* [RECORD EXCERPTS]:
↓↓↓

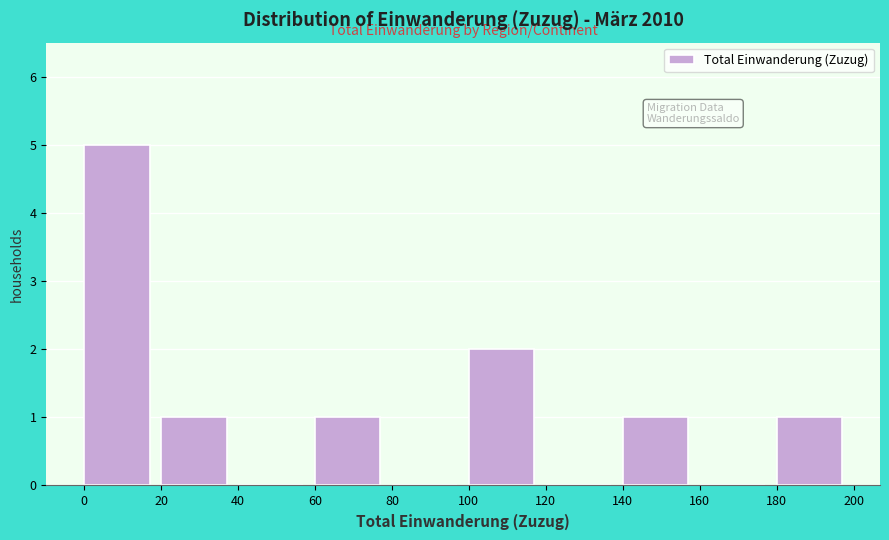

Reading left to right, transcribe this chart: for each bar, give the range it covers on the x-axis and its height. The values are not printed on the chart, so give them approximately, as read against the axis.

0 to 20: 5
20 to 40: 1
40 to 60: 0
60 to 80: 1
80 to 100: 0
100 to 120: 2
120 to 140: 0
140 to 160: 1
160 to 180: 0
180 to 200: 1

↑↑↑

* [ACTION ITEM]:
Please edit the material above so that "x-axis" becomes "horizontal axis", keeping every other word and line unchanged. Leave the pictures out of your version.

* [SOLUTION FOR THIS PROBLEM]:
Reading left to right, transcribe this chart: for each bar, give the range it covers on the horizontal axis and its height. The values are not printed on the chart, so give them approximately, as read against the axis.

0 to 20: 5
20 to 40: 1
40 to 60: 0
60 to 80: 1
80 to 100: 0
100 to 120: 2
120 to 140: 0
140 to 160: 1
160 to 180: 0
180 to 200: 1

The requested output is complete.